• [WHAT YOU WILL DO]: Please give the number of lines that hold the string "front" in the listing, without any other words.

• [RECORDS]:

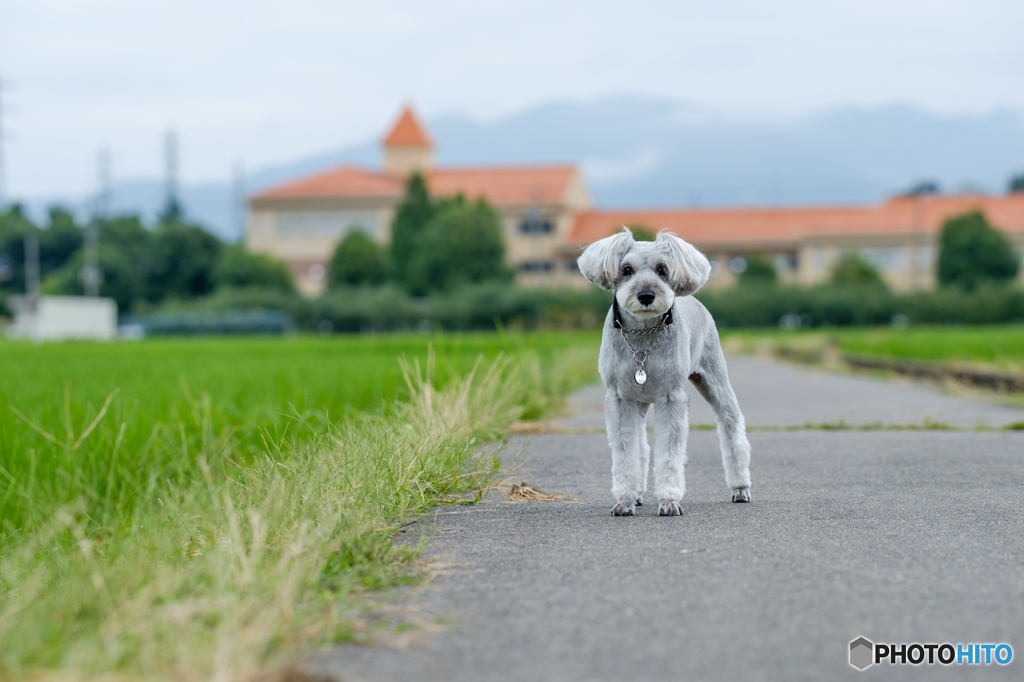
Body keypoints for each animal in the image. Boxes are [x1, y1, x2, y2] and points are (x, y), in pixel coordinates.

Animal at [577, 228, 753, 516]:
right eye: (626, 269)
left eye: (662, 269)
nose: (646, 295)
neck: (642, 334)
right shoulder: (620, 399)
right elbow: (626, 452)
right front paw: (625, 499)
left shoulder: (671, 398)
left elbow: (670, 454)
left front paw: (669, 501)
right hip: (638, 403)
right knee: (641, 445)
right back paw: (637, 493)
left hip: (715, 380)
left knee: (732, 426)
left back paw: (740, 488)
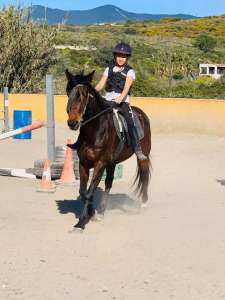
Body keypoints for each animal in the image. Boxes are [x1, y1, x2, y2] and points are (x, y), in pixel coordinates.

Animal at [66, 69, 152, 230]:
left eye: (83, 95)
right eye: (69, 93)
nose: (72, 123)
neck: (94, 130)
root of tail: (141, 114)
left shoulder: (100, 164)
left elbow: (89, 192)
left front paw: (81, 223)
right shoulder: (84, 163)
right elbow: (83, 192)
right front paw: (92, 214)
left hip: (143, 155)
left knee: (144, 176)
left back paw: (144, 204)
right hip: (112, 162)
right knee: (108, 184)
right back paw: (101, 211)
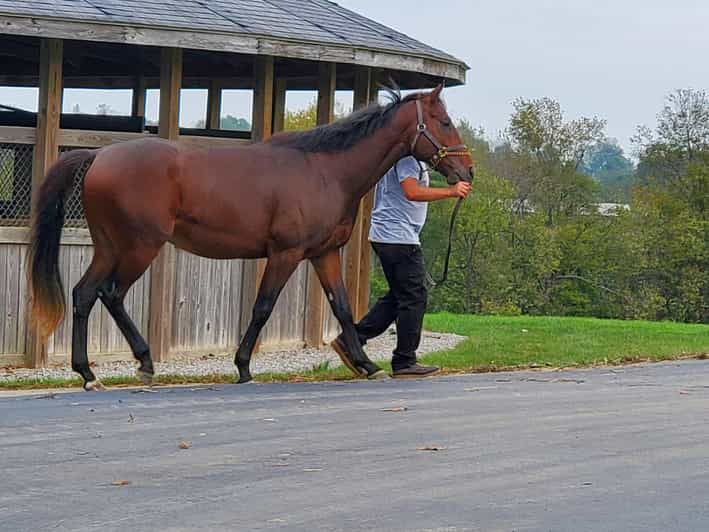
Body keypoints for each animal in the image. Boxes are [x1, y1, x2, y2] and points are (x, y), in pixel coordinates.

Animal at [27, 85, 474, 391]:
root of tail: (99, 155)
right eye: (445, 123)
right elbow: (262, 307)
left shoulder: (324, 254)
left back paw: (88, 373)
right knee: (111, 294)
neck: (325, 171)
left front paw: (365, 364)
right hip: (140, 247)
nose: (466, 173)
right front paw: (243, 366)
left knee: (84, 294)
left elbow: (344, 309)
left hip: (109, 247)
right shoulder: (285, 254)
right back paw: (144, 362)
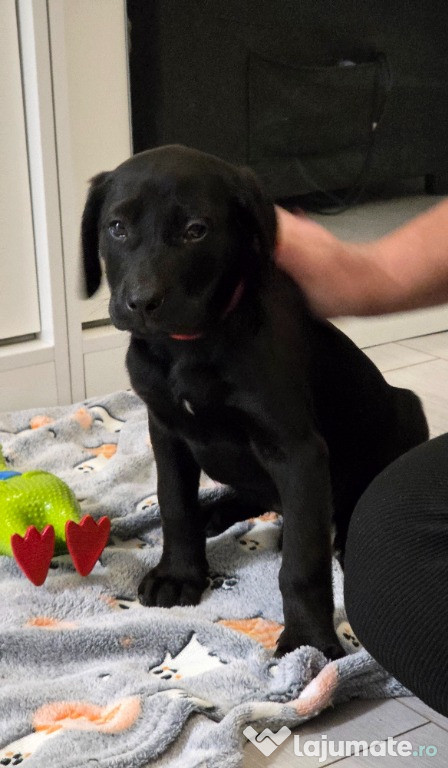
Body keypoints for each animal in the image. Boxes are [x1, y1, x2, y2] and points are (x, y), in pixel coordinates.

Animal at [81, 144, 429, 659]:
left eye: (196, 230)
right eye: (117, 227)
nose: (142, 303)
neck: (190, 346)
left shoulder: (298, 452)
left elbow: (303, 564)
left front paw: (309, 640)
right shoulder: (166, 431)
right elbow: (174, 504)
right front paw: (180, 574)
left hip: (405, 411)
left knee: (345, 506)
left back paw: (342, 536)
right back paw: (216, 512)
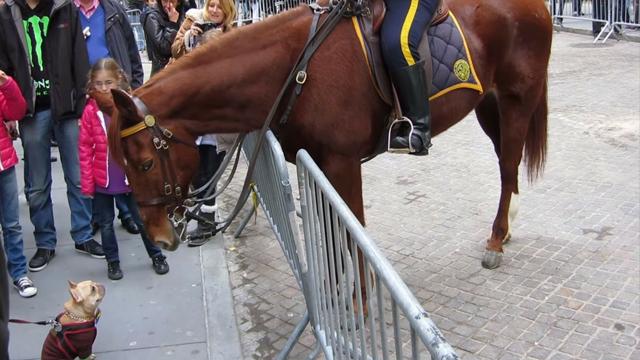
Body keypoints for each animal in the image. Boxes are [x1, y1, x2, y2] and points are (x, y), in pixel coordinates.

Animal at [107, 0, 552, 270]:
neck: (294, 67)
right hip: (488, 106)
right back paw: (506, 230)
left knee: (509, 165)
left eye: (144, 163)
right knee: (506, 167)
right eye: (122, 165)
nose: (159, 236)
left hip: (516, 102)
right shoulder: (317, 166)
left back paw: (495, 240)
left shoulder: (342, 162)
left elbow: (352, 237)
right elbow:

• [REPLY TO THE EXERCISE]: 8